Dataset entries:
################
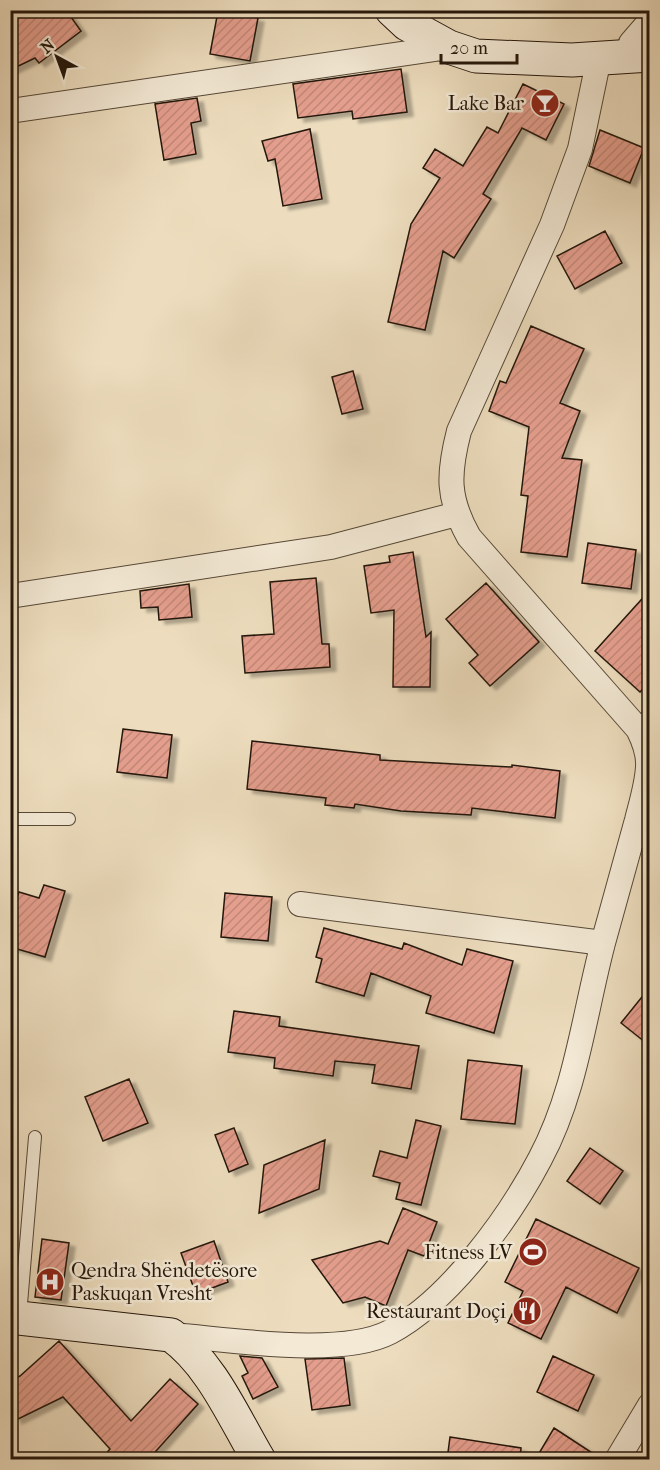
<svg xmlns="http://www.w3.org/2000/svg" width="660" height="1470" font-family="'IM FELL French Canon',serif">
<defs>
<pattern id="building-hatch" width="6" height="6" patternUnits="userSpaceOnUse" patternTransform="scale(1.5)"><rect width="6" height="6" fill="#e49e8d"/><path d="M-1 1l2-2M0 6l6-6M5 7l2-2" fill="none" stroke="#c38778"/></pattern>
<filter id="shadow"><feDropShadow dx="6" dy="4" stdDeviation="1.5" flood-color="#0004"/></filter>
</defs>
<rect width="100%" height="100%" fill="#edddbe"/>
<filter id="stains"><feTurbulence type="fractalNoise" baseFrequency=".00333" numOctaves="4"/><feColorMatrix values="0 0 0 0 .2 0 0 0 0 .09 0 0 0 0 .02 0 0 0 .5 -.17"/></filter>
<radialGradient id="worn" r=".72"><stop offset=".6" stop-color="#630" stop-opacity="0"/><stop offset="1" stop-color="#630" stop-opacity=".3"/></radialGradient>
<path fill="url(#building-hatch)" stroke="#24160a" stroke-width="1.5" filter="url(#shadow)" d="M10 10H66L81 31 39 63 35 58 10 70Z
M218 11 258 18 250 61 210 54Z
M401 69 407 112 353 119 352 111 298 118 293 84Z
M523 84 564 104 546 140 522 128 483 194 491 199 454 258 443 251 425 330 388 322 411 224 440 178 423 168 435 149 463 166 487 127 498 133Z
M197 98 201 121 191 123 196 154 164 160 155 104Z
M310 129 322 199 283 206 275 159 268 161 262 141Z
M600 130 644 148 630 183 589 166Z
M605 231 622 263 575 289 557 256Z
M531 326 584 349 560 403 580 411 562 458 582 460 567 557 521 552 528 496 521 495 529 427 489 411 500 381 506 383Z
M353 371 363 409 342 414 332 377Z
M588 543 636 550 631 589 582 583Z
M413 552 426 637 431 632 430 687H393L394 610 371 613 364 566 390 562 389 556Z
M316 578 322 644H329L330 667 245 673 242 636 274 634 270 582Z
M486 583 539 642 490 686 469 663 478 655 446 619Z
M189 584 192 617 159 620 158 607 141 608 140 591Z
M650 590V682L640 692 595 651Z
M123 729 172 735 167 778 117 772Z
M252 741 380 755V760L512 767V765L560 771 555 818 472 808 471 815 401 811 355 804 354 808 325 805 326 798 247 789Z
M44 885 65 891 45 957 10 947V920L19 892 39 898Z
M225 893 272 897 268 941 221 937Z
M324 928 402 949 404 943 462 965 467 949 513 961 494 1033 426 1013 431 996 371 973 364 996 316 982 322 959 316 957Z
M650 987V1046L621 1023Z
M234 1011 280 1017 279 1026 419 1046 411 1089 372 1083 375 1065 335 1061 333 1076 274 1068 275 1058 228 1052Z
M468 1060 522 1066 515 1124 461 1119Z
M129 1079 148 1123 103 1141 85 1097Z
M416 1120 441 1126 421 1205 396 1199 400 1183 373 1176 380 1151 407 1158Z
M234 1128 248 1164 229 1172 215 1135Z
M325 1140 319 1189 259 1213 264 1165Z
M590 1148 623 1171 600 1204 567 1181Z
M403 1208 437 1222 424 1256 408 1250 386 1306 365 1297 343 1303 312 1260 380 1241 388 1244Z
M536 1219 639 1268 617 1313 566 1287 541 1339 508 1323 523 1291 505 1282Z
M42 1239 69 1243 61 1300 35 1297Z
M214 1241 228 1282 196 1294 181 1253Z
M59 1341 131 1421 170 1379 198 1404 148 1460H100L110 1449 63 1397 16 1420 10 1408V1381L20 1376Z
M240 1356 262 1358 278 1387 253 1399 242 1376 248 1373Z
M553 1356 594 1375 578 1411 537 1392Z
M344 1358 350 1405 312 1410 305 1359Z
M554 1428 603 1460H535Z
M450 1437 521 1448 520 1460H447Z"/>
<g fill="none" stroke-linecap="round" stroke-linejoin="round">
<g stroke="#564837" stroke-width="14">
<path id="lane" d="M638 729 650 712
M10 819H69
M20 1316 35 1137"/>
</g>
<g stroke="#564837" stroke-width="26">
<path id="street" d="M629 56 631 43 650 21
M10 111 449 47
M10 596 331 547 457 514
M300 904 603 943
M171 1335C228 1339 340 1358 390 1332 449 1301 509 1218 540 1159 576 1092 584 1015 603 943 614 902 626 861 637 820 641 804 647 785 648 767 649 753 644 741 638 729L469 537C447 498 448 474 459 431L552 225 580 149 599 58
M617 1460 650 1405"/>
</g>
<g stroke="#24160a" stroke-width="35">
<path id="secondary" d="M392 10 407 24 449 47 476 56 572 60 650 55
M10 1317 171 1335C211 1363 234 1418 259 1460"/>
</g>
<use href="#lane" stroke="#f3e9d5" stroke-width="12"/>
<use href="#street" stroke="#f3e9d5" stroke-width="24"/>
<use href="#secondary" stroke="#f3e9d5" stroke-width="33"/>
</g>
<defs>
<g id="bar-disc" transform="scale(1.5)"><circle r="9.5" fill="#8f2418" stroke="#f3e9d5"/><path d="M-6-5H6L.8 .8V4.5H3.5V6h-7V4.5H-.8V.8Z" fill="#fff"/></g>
<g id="stadium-disc" transform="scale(1.5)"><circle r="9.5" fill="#8f2418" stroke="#f3e9d5"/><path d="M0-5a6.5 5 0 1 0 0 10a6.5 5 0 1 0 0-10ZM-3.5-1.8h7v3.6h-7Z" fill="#fff"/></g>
<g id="hospital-disc" transform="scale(1.5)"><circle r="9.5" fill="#8f2418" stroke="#f3e9d5"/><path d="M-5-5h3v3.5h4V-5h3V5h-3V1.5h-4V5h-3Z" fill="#fff"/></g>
<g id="restaurant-disc" transform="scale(1.5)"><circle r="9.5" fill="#8f2418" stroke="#f3e9d5"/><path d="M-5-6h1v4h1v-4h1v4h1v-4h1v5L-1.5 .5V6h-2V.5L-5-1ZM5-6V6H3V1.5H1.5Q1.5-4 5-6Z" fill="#fff"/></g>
</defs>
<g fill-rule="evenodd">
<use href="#bar-disc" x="545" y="103"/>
<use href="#stadium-disc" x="533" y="1252"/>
<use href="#hospital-disc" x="50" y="1282"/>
<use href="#restaurant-disc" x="527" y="1311"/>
</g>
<g text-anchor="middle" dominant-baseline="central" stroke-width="5" stroke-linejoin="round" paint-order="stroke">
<g font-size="20" fill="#24160a" stroke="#f3e9d5" text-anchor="end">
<text x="524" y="103">Lake Bar</text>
<text x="512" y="1252">Fitness LV</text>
<text x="71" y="1270" text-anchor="start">Qendra Shëndetësore<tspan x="71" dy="23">Paskuqan Vresht</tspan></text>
<text x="506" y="1311">Restaurant Doçi</text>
</g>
</g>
<rect width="660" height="1470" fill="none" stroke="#edddbe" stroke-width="36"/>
<rect x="12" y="12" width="636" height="1446" fill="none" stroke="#24160a" stroke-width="3"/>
<rect x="18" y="18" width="624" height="1434" fill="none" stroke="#24160a" stroke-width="1.5"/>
<g transform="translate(57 57) rotate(319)" stroke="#f3e9d5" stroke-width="4.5" paint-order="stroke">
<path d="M0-4.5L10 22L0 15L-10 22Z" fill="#24160a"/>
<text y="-9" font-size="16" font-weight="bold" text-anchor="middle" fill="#24160a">N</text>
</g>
<path d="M441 54v9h76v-9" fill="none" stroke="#24160a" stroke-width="3"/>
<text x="450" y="54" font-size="18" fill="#24160a" stroke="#f3e9d5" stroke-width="4.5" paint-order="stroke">20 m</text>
<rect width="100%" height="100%" filter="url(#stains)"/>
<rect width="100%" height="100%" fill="url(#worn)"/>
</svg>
################
**WHAT YOU ARE ASKED TO DO**:
Every line that contains the string "linejoin" should be returned from the data.

**ANSWER TO THIS PROBLEM**:
<g fill="none" stroke-linecap="round" stroke-linejoin="round">
<g text-anchor="middle" dominant-baseline="central" stroke-width="5" stroke-linejoin="round" paint-order="stroke">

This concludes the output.